Malang, Abadinews.id - Malang adalah tergolong daerah paling tua di Jawa sehingga menyimpan banyak sejarah dengan catatan kejayaannya. Malang sebagai cikal bakal kerajaan besar di Jawa masih menyisakan beberapa benda, bangunan, struktur, Situs termasuk kawasan cagar budaya. Sebut saja masa kejayaan kerajan Kanjuruhan ada penggilan Candi Badhut. Sedangkan masa kerajaan Songosari masih tersisa Candi Jago dan candi Kidal, Selasa (07/09/21).

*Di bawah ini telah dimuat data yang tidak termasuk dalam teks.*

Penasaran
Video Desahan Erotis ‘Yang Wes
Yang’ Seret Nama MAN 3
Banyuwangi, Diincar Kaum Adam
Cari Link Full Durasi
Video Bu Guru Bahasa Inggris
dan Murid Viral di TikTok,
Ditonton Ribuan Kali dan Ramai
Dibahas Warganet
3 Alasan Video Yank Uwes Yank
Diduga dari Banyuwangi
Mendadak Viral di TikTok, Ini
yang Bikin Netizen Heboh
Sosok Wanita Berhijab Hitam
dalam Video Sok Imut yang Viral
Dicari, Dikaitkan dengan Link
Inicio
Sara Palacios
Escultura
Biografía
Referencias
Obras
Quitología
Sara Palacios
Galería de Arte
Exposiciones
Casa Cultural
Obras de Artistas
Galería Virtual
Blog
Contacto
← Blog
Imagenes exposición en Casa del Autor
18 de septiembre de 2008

Berkaitan dengan pemanfaatan situs cagar budaya Ada banyak cara yang dilakukan oleh komunitas pelestari dan pecinta budaya. Salah satunya adalah belajar sejarah tentang situs cagar budaya. Minggu, 5 September 2021 Perkumpulan PBN (Perempuan Bersanggul Nasional) bertandang ke candi Jago dan Candi Kidal yang keduanya berada di Kecamatan Tumpang kabupaten Malang. Mereka sebagian besar adalah ibu-ibu bersanggul dan berkebaya dan sebagian lainnya para remaja ingin belajar tentang candi dan relief yang mengelilinginya.

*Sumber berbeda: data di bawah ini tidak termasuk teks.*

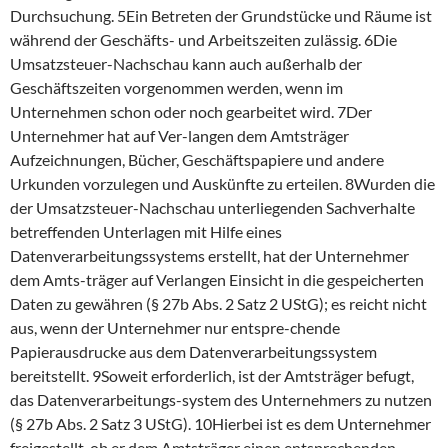
Durchsuchung. 5Ein Betreten der Grundstücke und Räume ist
während der Geschäfts- und Arbeitszeiten zulässig. 6Die
Umsatzsteuer-Nachschau kann auch außerhalb der
Geschäftszeiten vorgenommen werden, wenn im
Unternehmen schon oder noch gearbeitet wird. 7Der
Unternehmer hat auf Ver-langen dem Amtsträger
Aufzeichnungen, Bücher, Geschäftspapiere und andere
Urkunden vorzulegen und Auskünfte zu erteilen. 8Wurden die
der Umsatzsteuer-Nachschau unterliegenden Sachverhalte
betreffenden Unterlagen mit Hilfe eines
Datenverarbeitungssystems erstellt, hat der Unternehmer
dem Amts-träger auf Verlangen Einsicht in die gespeicherten
Daten zu gewähren (§ 27b Abs. 2 Satz 2 UStG); es reicht nicht
aus, wenn der Unternehmer nur entspre-chende
Papierausdrucke aus dem Datenverarbeitungssystem
bereitstellt. 9Soweit erforderlich, ist der Amtsträger befugt,
das Datenverarbeitungs-system des Unternehmers zu nutzen
(§ 27b Abs. 2 Satz 3 UStG). 10Hierbei ist es dem Unternehmer
freigestellt, ob er dem Amtsträger einen entsprechenden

Baca juga: Hari Jadi Jam'iyyah Sholawat Nurul Falah yang ke 1 di Bumiayu
Di sampaikan oleh Ries Handana Prawiradirja ketua PBN saat berkunjung ke situs-situs cagar budaya bahwa :”kunjungan ke peninggalan sejarah tidak sekedar untuk berwisata dan berfoto-foto saja akan tetapi selalu mempelajari latar belakang sejarah serta mempelajari cerita cerita yang ada di relief relief candi”. Tidak sekedar mengaguni keindahan arsitektur Candi akan tetapi berupaya mendapatkan data dan informasi tentang candi yang di kunjungi.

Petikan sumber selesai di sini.